▶ Problem details
Repeat exactly the lines from the first line of the records through the line containing "root of tail: (230, 32)", and nothing more.

▶ Excerpted records
::::

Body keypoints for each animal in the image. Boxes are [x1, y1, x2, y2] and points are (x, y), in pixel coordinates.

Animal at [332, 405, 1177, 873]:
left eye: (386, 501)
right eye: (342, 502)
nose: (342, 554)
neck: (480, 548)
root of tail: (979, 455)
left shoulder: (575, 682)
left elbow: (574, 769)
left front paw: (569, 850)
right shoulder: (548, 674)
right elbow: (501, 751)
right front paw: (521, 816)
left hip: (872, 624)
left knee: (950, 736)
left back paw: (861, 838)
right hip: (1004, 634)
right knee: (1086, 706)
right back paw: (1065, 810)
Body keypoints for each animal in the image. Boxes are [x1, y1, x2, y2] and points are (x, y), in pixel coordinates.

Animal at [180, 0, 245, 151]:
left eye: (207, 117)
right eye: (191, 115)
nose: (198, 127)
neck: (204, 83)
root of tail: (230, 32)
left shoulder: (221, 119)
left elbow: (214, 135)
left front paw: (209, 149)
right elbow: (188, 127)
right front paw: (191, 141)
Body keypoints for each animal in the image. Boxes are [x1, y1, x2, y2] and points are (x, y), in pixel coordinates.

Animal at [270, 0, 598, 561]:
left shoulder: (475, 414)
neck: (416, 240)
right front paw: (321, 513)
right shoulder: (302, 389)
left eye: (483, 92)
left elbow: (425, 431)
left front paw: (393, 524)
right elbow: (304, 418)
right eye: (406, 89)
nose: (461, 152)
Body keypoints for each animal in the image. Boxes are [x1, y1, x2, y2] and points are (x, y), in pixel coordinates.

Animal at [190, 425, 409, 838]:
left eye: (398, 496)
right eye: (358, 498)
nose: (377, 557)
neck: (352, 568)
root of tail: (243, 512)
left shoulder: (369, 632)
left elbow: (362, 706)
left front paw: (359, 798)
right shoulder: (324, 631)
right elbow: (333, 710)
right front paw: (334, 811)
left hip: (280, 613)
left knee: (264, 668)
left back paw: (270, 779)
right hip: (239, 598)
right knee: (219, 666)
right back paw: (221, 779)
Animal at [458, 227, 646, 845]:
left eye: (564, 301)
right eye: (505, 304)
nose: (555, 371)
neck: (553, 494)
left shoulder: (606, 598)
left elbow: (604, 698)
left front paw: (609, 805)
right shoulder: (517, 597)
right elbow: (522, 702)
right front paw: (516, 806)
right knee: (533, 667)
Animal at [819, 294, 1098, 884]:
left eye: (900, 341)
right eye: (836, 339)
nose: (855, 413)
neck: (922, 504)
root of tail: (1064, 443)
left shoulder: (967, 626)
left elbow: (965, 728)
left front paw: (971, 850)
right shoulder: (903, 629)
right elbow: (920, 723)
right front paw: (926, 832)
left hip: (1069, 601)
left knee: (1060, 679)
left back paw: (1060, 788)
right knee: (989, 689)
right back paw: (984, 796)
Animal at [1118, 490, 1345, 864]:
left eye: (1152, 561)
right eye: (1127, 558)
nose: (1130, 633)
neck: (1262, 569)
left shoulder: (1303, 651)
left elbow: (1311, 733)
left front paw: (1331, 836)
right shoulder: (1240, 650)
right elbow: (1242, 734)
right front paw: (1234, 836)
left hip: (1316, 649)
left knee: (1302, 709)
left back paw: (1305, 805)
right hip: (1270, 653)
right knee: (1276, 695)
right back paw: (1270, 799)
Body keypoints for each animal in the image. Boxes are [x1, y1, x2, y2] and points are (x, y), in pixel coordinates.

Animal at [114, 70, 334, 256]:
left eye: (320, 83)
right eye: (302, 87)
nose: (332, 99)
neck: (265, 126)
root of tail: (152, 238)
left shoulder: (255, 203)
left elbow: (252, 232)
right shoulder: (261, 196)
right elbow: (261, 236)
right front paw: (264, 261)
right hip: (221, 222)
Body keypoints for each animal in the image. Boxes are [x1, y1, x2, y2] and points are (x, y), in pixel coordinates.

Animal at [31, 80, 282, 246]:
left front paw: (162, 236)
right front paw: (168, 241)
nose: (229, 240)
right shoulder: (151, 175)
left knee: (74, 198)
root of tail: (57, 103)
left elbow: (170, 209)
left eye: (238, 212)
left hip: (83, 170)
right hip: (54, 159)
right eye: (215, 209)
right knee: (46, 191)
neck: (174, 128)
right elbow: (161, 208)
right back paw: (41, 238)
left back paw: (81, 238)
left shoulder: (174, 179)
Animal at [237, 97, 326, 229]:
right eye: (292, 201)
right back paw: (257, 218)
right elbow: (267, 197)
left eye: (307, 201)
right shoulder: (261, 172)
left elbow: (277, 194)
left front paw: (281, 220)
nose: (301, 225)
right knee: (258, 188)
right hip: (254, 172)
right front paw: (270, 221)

::::

▶ Written answer
Body keypoints for each animal in the image. Boxes are [x1, y1, x2, y2] and points are (x, y), in pixel coordinates.

Animal at [332, 405, 1177, 873]:
left eye: (386, 501)
right eye: (342, 502)
nose: (342, 554)
neck: (480, 548)
root of tail: (979, 455)
left shoulder: (575, 682)
left elbow: (574, 769)
left front paw: (569, 850)
right shoulder: (548, 674)
right elbow: (501, 751)
right front paw: (521, 816)
left hip: (872, 624)
left knee: (950, 736)
left back paw: (861, 838)
right hip: (1004, 634)
right knee: (1086, 706)
right back paw: (1065, 810)
Body keypoints for each animal in the image. Boxes are [x1, y1, x2, y2] and points are (x, y), in pixel coordinates.

Animal at [180, 0, 245, 151]:
left eye: (207, 117)
right eye: (191, 115)
nose: (198, 127)
neck: (204, 83)
root of tail: (230, 32)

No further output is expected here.